(Excerpts from a dataset)
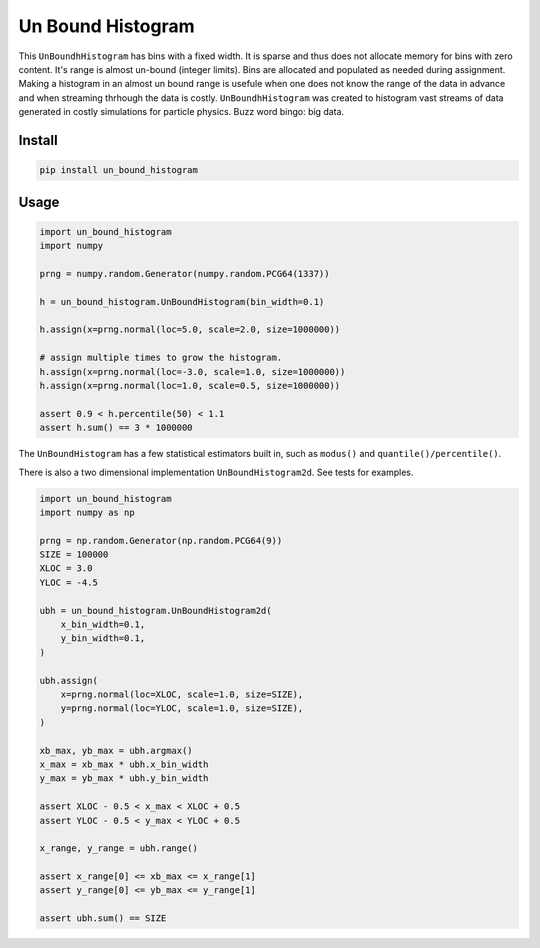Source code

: ##################
Un Bound Histogram
##################
|TestStatus| |PyPiStatus| |BlackStyle| |BlackPackStyle| |MITLicenseBadge|

This ``UnBoundhHistogram`` has bins with a fixed width. It is sparse and thus
does not allocate memory for bins with zero content. It's range is almost
un-bound (integer limits). Bins are allocated and populated as needed during
assignment.
Making a histogram in an almost un bound range is usefule when one does not
know the range of the data in advance and when streaming thrhough the data is
costly. ``UnBoundhHistogram`` was created to histogram vast streams of data
generated in costly simulations for particle physics.
Buzz word bingo: big data.

*******
Install
*******

.. code-block:: bash

    pip install un_bound_histogram


*****
Usage
*****
.. code-block:: python

    import un_bound_histogram
    import numpy

    prng = numpy.random.Generator(numpy.random.PCG64(1337))

    h = un_bound_histogram.UnBoundHistogram(bin_width=0.1)

    h.assign(x=prng.normal(loc=5.0, scale=2.0, size=1000000))

    # assign multiple times to grow the histogram.
    h.assign(x=prng.normal(loc=-3.0, scale=1.0, size=1000000))
    h.assign(x=prng.normal(loc=1.0, scale=0.5, size=1000000))

    assert 0.9 < h.percentile(50) < 1.1
    assert h.sum() == 3 * 1000000


The ``UnBoundHistogram`` has a few statistical estimators built in, such as
``modus()`` and ``quantile()/percentile()``.

There is also a two dimensional implementation ``UnBoundHistogram2d``. See
tests for examples.

.. code-block:: python

    import un_bound_histogram
    import numpy as np

    prng = np.random.Generator(np.random.PCG64(9))
    SIZE = 100000
    XLOC = 3.0
    YLOC = -4.5

    ubh = un_bound_histogram.UnBoundHistogram2d(
        x_bin_width=0.1,
        y_bin_width=0.1,
    )

    ubh.assign(
        x=prng.normal(loc=XLOC, scale=1.0, size=SIZE),
        y=prng.normal(loc=YLOC, scale=1.0, size=SIZE),
    )

    xb_max, yb_max = ubh.argmax()
    x_max = xb_max * ubh.x_bin_width
    y_max = yb_max * ubh.y_bin_width

    assert XLOC - 0.5 < x_max < XLOC + 0.5
    assert YLOC - 0.5 < y_max < YLOC + 0.5

    x_range, y_range = ubh.range()

    assert x_range[0] <= xb_max <= x_range[1]
    assert y_range[0] <= yb_max <= y_range[1]

    assert ubh.sum() == SIZE


.. |TestStatus| image:: https://github.com/cherenkov-plenoscope/un_bound_histogram/actions/workflows/test.yml/badge.svg?branch=main
    :target: https://github.com/cherenkov-plenoscope/un_bound_histogram/actions/workflows/test.yml

.. |PyPiStatus| image:: https://img.shields.io/pypi/v/un_bound_histogram
    :target: https://pypi.org/project/un_bound_histogram

.. |BlackStyle| image:: https://img.shields.io/badge/code%20style-black-000000.svg
    :target: https://github.com/psf/black

.. |BlackPackStyle| image:: https://img.shields.io/badge/pack%20style-black-000000.svg
    :target: https://github.com/cherenkov-plenoscope/black_pack

.. |MITLicenseBadge| image:: https://img.shields.io/badge/License-MIT-yellow.svg
    :target: https://opensource.org/licenses/MIT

▶ _PROBLEM_:
Filter the data above down to lines with the word "cherenkov", and copy them.

▶ _EXERCISE RESULT_:
.. |TestStatus| image:: https://github.com/cherenkov-plenoscope/un_bound_histogram/actions/workflows/test.yml/badge.svg?branch=main
    :target: https://github.com/cherenkov-plenoscope/un_bound_histogram/actions/workflows/test.yml
    :target: https://github.com/cherenkov-plenoscope/black_pack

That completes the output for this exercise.